Fukasawa Yoshinori, Tsuji Junko, Fu Szu-Chin, Tomii Kentaro, Horton Paul, Imai Kenichiro
From the ‡Department of Computational Biology, Graduate School of Frontier Sciences, The University Tokyo, 5-1-5, Kashiwanoha, Kashiwa, Chiba, 277-8561, Japan;
From the ‡Department of Computational Biology, Graduate School of Frontier Sciences, The University Tokyo, 5-1-5, Kashiwanoha, Kashiwa, Chiba, 277-8561, Japan; §Computational Biology Research Center, National Institute of Advanced Industrial Science and Technology (AIST), 2-4-7 Aomi, Koto-ku, Tokyo 135-0064, Japan.
Mol Cell Proteomics. 2015 Apr;14(4):1113-26. doi: 10.1074/mcp.M114.043083. Epub 2015 Feb 10.
Mitochondria provide numerous essential functions for cells and their dysfunction leads to a variety of diseases. Thus, obtaining a complete mitochondrial proteome should be a crucial step toward understanding the roles of mitochondria. Many mitochondrial proteins have been identified experimentally but a complete list is not yet available. To fill this gap, methods to computationally predict mitochondrial proteins from amino acid sequence have been developed and are widely used, but unfortunately, their accuracy is far from perfect. Here we describe MitoFates, an improved prediction method for cleavable N-terminal mitochondrial targeting signals (presequences) and their cleavage sites. MitoFates introduces novel sequence features including positively charged amphiphilicity, presequence motifs, and position weight matrices modeling the presequence cleavage sites. These features are combined with classical ones such as amino acid composition and physico-chemical properties as input to a standard support vector machine classifier. On independent test data, MitoFates attains better performance than existing predictors in both detection of presequences and in predicting their cleavage sites. We used MitoFates to look for undiscovered mitochondrial proteins from 42,217 human proteins (including isoforms such as alternative splicing or translation initiation variants). MitoFates predicts 1167 genes to have at least one isoform with a presequence. Five-hundred and eighty of these genes were not annotated as mitochondrial in either UniProt or Gene Ontology. Interestingly, these include candidate regulators of parkin translocation to damaged mitochondria, and also many genes with known disease mutations, suggesting that careful investigation of MitoFates predictions may be helpful in elucidating the role of mitochondria in health and disease. MitoFates is open source with a convenient web server publicly available.
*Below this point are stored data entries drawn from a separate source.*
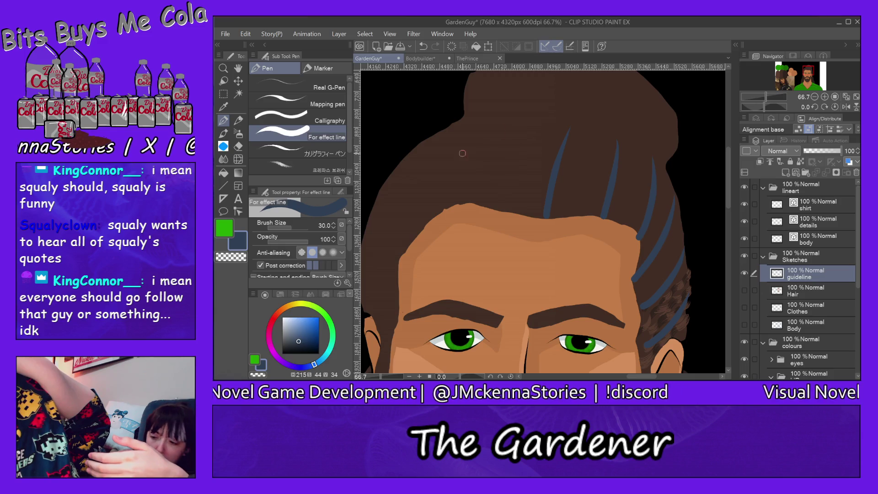
Step: Draw blue guide strands across the top, left side and front hairline of the hair
drag(520, 123, 496, 205)
drag(477, 121, 457, 204)
drag(417, 145, 420, 228)
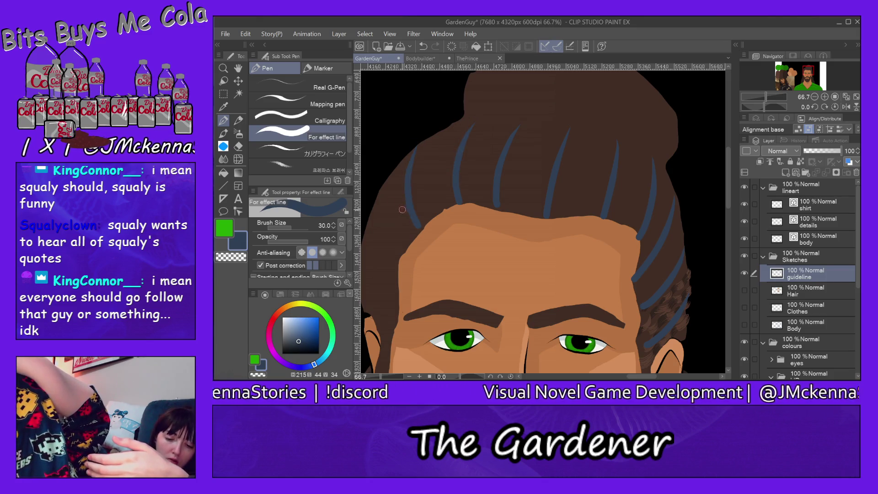
drag(652, 377, 639, 376)
drag(488, 212, 519, 262)
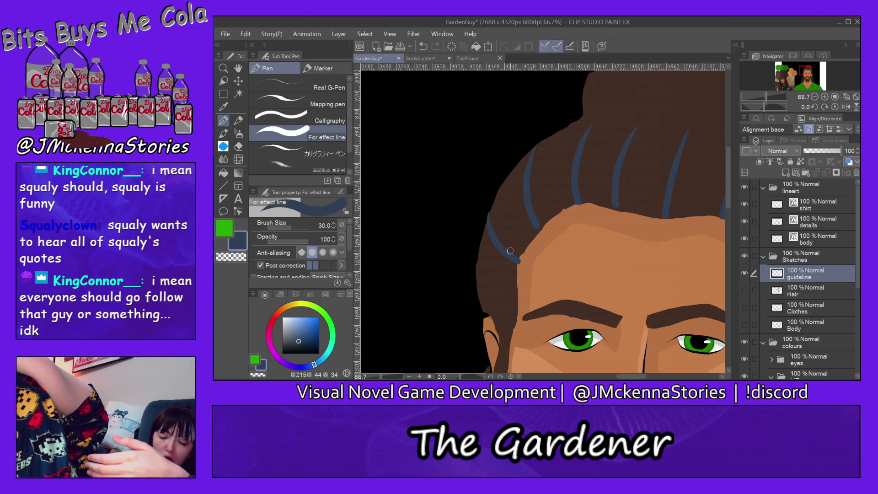
drag(479, 301, 512, 325)
drag(480, 266, 520, 299)
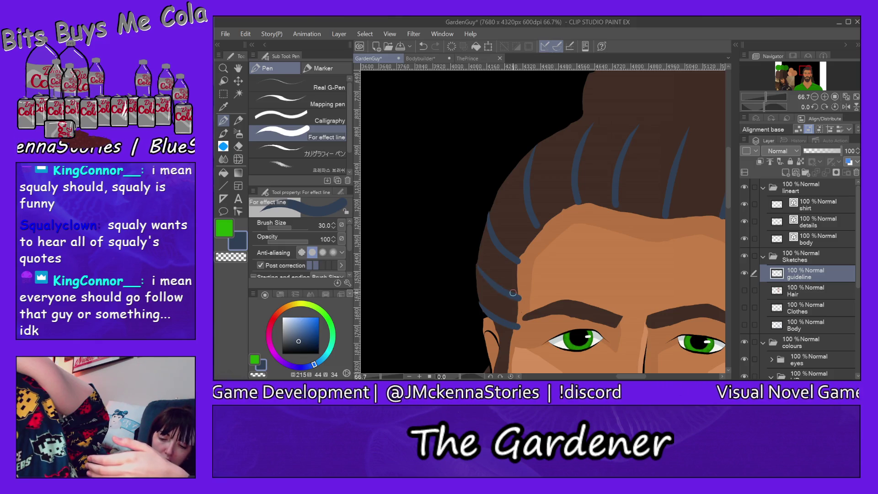
drag(503, 185, 531, 248)
drag(559, 129, 563, 206)
drag(617, 126, 596, 210)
线粒体为细胞提供众多重要功能,其功能障碍会导致多种疾病。因此,获取完整的线粒体蛋白质组应是理解线粒体作用的关键一步。许多线粒体蛋白质已通过实验鉴定出来,但完整列表尚未可得。为填补这一空白,已开发出从氨基酸序列计算预测线粒体蛋白质的方法并被广泛使用,但遗憾的是,其准确性远非完美。在此,我们描述了MitoFates,一种用于可裂解N端线粒体靶向信号(前序列)及其裂解位点的改进预测方法。MitoFates引入了新的序列特征,包括带正电荷的两亲性、前序列基序以及对前序列裂解位点进行建模的位置权重矩阵。这些特征与诸如氨基酸组成和物理化学性质等经典特征相结合,作为标准支持向量机分类器的输入。在独立测试数据上,MitoFates在检测前序列及其裂解位点的预测方面均比现有预测器表现更好。我们使用MitoFates从42217个人类蛋白质(包括可变剪接或翻译起始变体等同型)中寻找未发现的线粒体蛋白质。MitoFates预测1167个基因至少有一个具有前序列的异构体。其中580个基因在UniProt或基因本体中均未被注释为线粒体基因。有趣的是,这些基因包括帕金蛋白向受损线粒体转位的候选调节因子,以及许多具有已知疾病突变的基因,这表明仔细研究MitoFates的预测结果可能有助于阐明线粒体在健康和疾病中的作用。MitoFates是开源的,并有一个方便的公共网络服务器可供使用。